Problems to solve:
• 1. In the interview with the new county health chief, why does Garthwaite say he wants the job? Answer in one to three sentences.
• 2. Set down the passage from the health chief interview word for word, starting at "Q: What did" and ending at "900,000 more people.".

Excerpted passage:
---

Health Chief Will Form New Policy Board

Staff Reporter

After spending nearly all his career at the Veterans Administration, Dr. Thomas L. Garthwaite takes the helm of the Los Angeles County Department of Health Services Feb. 1. The department is facing a rapid reduction in federal aid at the same time the size of the county's massive population of indigent and uninsured patients shows no sign of shrinking.

The 54-year-old Garthwaite, who is separated with two adult children, made his mark over the last seven years helping reform the Veterans Health Administration as deputy undersecretary and lastly as an undersecretary, a Clinton political appointment. The Business Journal spoke with him by telephone shortly after he completed a Caribbean cruise.

Question: Why would you want this job, especially after prior directors failed at reforming the department?

Answer: I got into medicine to try to deliver good health care to the people who need it. What I have done at the VA is to try and improve the quality and consistency of care to a deserving population. It seemed to me after talking to people about the issues in L.A. County there are a lot of people in need of good health care delivered as efficiently and effectively as possible. It seemed like a worthy challenge.

Q: What did you do at the VA that is relevant here?

A: We decreased the cost of care per veteran treated by about 20 some percent over a five-six year period. A lot of that was moving from an in-patient setting to outpatient and extracting other efficiencies. We consolidated 50-some medical centers to 20-some integrated systems. We decreased our total employment by about 20,000 at the same time seeing 900,000 more people.

Q: You think you can achieve similar reforms here?

---

[Items from a dataset]
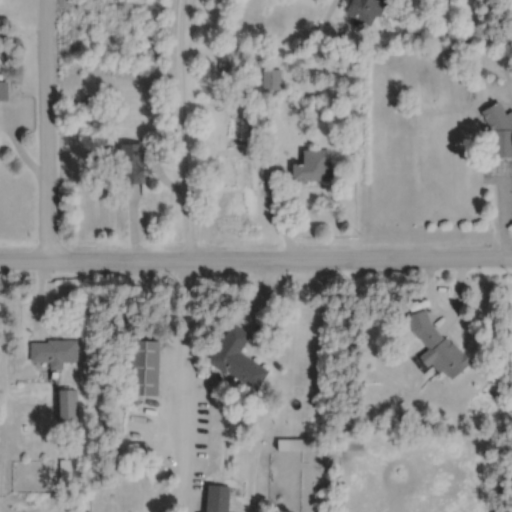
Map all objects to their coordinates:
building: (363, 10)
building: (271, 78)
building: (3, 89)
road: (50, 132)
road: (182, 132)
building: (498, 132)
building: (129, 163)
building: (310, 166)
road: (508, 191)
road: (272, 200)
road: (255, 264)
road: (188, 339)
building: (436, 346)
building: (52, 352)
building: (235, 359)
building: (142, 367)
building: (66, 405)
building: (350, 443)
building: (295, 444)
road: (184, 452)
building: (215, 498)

---

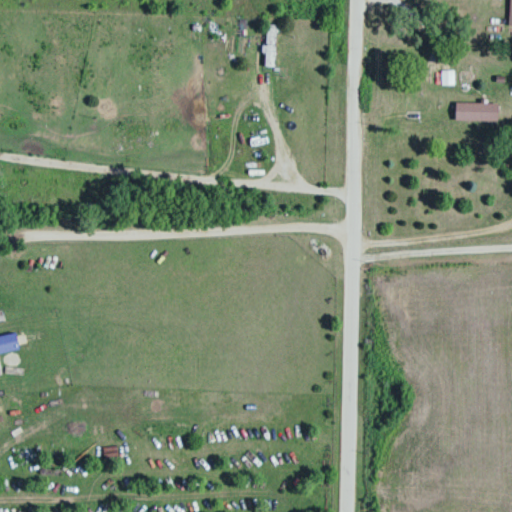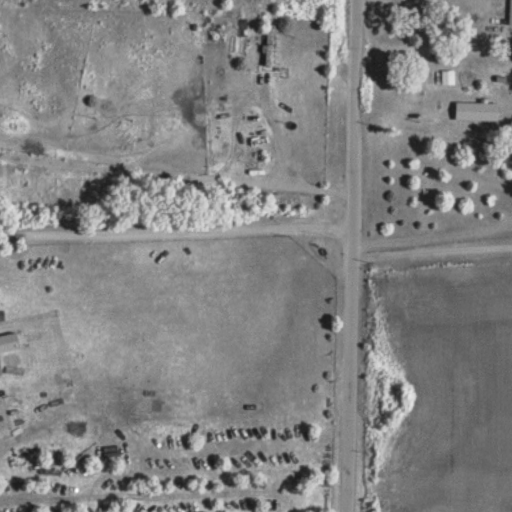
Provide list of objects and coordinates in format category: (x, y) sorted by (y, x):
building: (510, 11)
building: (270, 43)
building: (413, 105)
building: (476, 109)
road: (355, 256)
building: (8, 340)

---

Exercise results:
• 1. He went into medicine to deliver good health care to people who need it. After talking with people about L.A. County's issues, he saw many people who need good care delivered as efficiently and effectively as possible, and he found that a worthy challenge.

• 2.
Q: What did you do at the VA that is relevant here?

A: We decreased the cost of care per veteran treated by about 20 some percent over a five-six year period. A lot of that was moving from an in-patient setting to outpatient and extracting other efficiencies. We consolidated 50-some medical centers to 20-some integrated systems. We decreased our total employment by about 20,000 at the same time seeing 900,000 more people.